Rows from a dataset:
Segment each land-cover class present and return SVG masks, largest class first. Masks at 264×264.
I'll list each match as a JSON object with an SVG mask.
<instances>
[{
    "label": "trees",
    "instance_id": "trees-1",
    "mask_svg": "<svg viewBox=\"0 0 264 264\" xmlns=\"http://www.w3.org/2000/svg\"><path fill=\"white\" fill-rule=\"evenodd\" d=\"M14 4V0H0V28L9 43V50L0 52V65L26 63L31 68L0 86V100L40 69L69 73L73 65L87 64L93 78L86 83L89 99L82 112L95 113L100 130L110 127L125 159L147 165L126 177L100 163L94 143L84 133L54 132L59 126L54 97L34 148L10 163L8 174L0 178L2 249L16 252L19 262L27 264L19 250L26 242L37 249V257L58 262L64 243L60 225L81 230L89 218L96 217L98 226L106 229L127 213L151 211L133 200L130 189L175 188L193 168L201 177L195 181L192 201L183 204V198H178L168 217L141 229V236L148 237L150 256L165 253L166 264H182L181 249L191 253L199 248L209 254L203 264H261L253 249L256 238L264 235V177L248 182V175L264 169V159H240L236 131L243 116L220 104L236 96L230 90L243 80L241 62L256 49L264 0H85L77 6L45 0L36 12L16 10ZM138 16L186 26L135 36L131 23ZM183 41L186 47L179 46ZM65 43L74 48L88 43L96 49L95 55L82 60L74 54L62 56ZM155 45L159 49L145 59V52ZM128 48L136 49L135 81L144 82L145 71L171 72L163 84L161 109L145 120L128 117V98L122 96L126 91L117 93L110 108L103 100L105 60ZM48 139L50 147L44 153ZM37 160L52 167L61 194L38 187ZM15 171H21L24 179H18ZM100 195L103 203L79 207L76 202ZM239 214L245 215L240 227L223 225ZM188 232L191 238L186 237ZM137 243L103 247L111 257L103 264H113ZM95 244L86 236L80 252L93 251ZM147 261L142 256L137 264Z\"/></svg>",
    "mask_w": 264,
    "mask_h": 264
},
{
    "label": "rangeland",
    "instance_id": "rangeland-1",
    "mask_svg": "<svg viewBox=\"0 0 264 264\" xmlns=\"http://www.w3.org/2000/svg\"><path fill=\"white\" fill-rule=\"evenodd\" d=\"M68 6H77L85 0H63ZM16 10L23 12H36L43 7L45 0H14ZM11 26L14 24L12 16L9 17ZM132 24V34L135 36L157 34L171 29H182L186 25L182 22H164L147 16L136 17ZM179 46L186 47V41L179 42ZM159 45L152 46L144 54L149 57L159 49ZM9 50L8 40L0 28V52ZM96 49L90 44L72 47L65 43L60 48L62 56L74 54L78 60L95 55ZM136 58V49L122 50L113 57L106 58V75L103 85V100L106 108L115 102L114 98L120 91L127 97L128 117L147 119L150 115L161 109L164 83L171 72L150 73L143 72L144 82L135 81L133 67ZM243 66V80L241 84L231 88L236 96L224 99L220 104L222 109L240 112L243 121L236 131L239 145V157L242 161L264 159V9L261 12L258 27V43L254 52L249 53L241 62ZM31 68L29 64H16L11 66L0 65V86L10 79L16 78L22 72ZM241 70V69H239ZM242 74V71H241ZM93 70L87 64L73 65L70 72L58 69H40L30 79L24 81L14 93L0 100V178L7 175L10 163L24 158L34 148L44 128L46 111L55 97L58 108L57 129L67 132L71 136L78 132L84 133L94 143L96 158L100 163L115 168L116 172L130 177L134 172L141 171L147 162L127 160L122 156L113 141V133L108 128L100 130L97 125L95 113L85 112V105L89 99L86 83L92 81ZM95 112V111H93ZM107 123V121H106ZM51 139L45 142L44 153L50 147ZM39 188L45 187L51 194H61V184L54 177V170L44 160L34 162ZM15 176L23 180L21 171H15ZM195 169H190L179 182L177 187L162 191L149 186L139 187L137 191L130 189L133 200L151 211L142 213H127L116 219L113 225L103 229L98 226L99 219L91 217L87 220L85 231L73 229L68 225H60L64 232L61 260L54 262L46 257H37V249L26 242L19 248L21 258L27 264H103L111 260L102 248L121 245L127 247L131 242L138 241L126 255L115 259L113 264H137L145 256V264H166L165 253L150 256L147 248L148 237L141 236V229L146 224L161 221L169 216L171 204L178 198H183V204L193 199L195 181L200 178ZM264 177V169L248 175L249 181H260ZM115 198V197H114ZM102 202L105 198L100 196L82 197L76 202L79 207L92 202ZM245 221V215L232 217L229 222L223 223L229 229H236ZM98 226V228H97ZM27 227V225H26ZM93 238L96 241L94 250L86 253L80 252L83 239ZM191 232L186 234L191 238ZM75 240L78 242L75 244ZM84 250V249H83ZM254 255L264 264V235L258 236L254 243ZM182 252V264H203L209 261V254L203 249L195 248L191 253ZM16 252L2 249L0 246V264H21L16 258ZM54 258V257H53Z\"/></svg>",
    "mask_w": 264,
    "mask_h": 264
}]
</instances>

• Instruction: Every line of the data above should be reproduced word for word.

• Response:
Segment each land-cover class present and return SVG masks, largest class first. Masks at 264×264.
I'll list each match as a JSON object with an SVG mask.
<instances>
[{
    "label": "trees",
    "instance_id": "trees-1",
    "mask_svg": "<svg viewBox=\"0 0 264 264\" xmlns=\"http://www.w3.org/2000/svg\"><path fill=\"white\" fill-rule=\"evenodd\" d=\"M14 4V0H0V28L9 43V50L0 52V65L26 63L31 68L0 86V100L40 69L69 73L73 65L87 64L93 78L86 83L89 99L82 112L95 113L100 130L110 127L125 159L147 165L126 177L100 163L94 143L84 133L54 132L59 126L54 97L34 148L10 163L8 174L0 178L2 249L16 252L19 262L27 264L19 250L26 242L37 249V257L58 262L64 243L60 225L81 230L89 218L96 217L98 226L106 229L127 213L151 211L133 200L130 189L175 188L193 168L201 177L195 181L192 201L183 204V198H178L168 217L141 229V236L148 237L150 256L165 253L166 264H182L181 249L191 253L199 248L209 254L203 264H261L253 249L256 238L264 235V177L248 182V175L264 169V159H240L236 131L243 116L220 104L236 96L230 90L243 80L241 62L256 49L264 0H85L77 6L45 0L36 12L16 10ZM138 16L186 26L135 36L131 23ZM183 41L186 47L179 46ZM65 43L74 48L88 43L96 49L95 55L82 60L74 54L62 56ZM155 45L159 49L145 59V52ZM128 48L136 49L135 81L144 82L145 71L171 72L163 84L161 109L145 120L128 117V98L122 96L126 91L117 93L110 108L103 100L105 60ZM48 139L50 147L44 153ZM37 160L52 167L61 194L38 187ZM15 171H21L24 179H18ZM100 195L103 203L79 207L76 202ZM239 214L245 215L240 227L223 225ZM188 232L191 238L186 237ZM137 243L103 247L111 257L103 264H113ZM95 244L86 236L80 252L93 251ZM147 261L142 256L137 264Z\"/></svg>",
    "mask_w": 264,
    "mask_h": 264
},
{
    "label": "rangeland",
    "instance_id": "rangeland-1",
    "mask_svg": "<svg viewBox=\"0 0 264 264\" xmlns=\"http://www.w3.org/2000/svg\"><path fill=\"white\" fill-rule=\"evenodd\" d=\"M68 6H77L85 0H63ZM16 10L23 12H36L43 7L45 0H14ZM11 26L14 24L12 16L9 17ZM132 24V34L135 36L157 34L171 29H182L186 25L182 22H164L147 16L136 17ZM179 46L186 47V41L179 42ZM159 45L152 46L144 54L149 57L159 49ZM9 50L8 40L0 28V52ZM96 49L90 44L72 47L65 43L60 48L62 56L74 54L78 60L95 55ZM136 58V49L122 50L113 57L106 58V75L103 85V100L106 108L115 102L114 98L120 91L127 97L128 117L147 119L150 115L161 109L164 83L171 72L150 73L143 72L144 82L135 81L133 67ZM243 66V80L241 84L231 88L236 96L224 99L220 104L222 109L240 112L243 121L236 131L239 145V157L242 161L264 159V9L261 12L258 27V43L254 52L249 53L241 62ZM31 68L29 64H16L11 66L0 65V86L10 79L16 78L22 72ZM241 70V69H239ZM242 74V71H241ZM93 70L87 64L73 65L70 72L58 69H40L30 79L24 81L14 93L0 100V178L7 175L10 163L24 158L34 148L44 128L46 111L55 97L58 108L57 129L67 132L71 136L78 132L84 133L94 143L96 158L100 163L115 168L116 172L130 177L134 172L141 171L147 162L127 160L122 156L113 141V133L108 128L100 130L97 125L95 113L85 112V105L89 99L86 83L92 81ZM95 112V111H93ZM107 123V121H106ZM51 139L45 142L44 153L50 147ZM39 188L45 187L51 194H61V184L54 177V170L44 160L34 162ZM15 176L23 180L21 171H15ZM195 169H190L179 182L177 187L162 191L149 186L139 187L137 191L130 189L133 200L151 211L142 213H127L116 219L113 225L103 229L98 226L99 219L91 217L87 220L85 231L73 229L68 225H60L64 232L61 260L54 262L46 257H37V249L26 242L19 248L21 258L27 264H103L111 260L102 248L121 245L127 247L131 242L138 241L126 255L115 259L113 264H137L145 256V264H166L165 253L150 256L147 248L148 237L141 236V229L146 224L161 221L169 216L171 204L178 198H183V204L193 199L195 181L200 178ZM264 177V169L248 175L249 181H260ZM115 198V197H114ZM102 202L105 198L100 196L82 197L76 202L79 207L92 202ZM245 221V215L232 217L229 222L223 223L229 229H236ZM98 226V228H97ZM27 227V225H26ZM93 238L96 241L94 250L86 253L80 252L83 239ZM191 232L186 234L191 238ZM75 240L78 242L75 244ZM84 250V249H83ZM254 255L264 264V235L258 236L254 243ZM182 252V264H203L209 261V254L203 249L195 248L191 253ZM16 252L2 249L0 246V264H21L16 258ZM54 258V257H53Z\"/></svg>",
    "mask_w": 264,
    "mask_h": 264
}]
</instances>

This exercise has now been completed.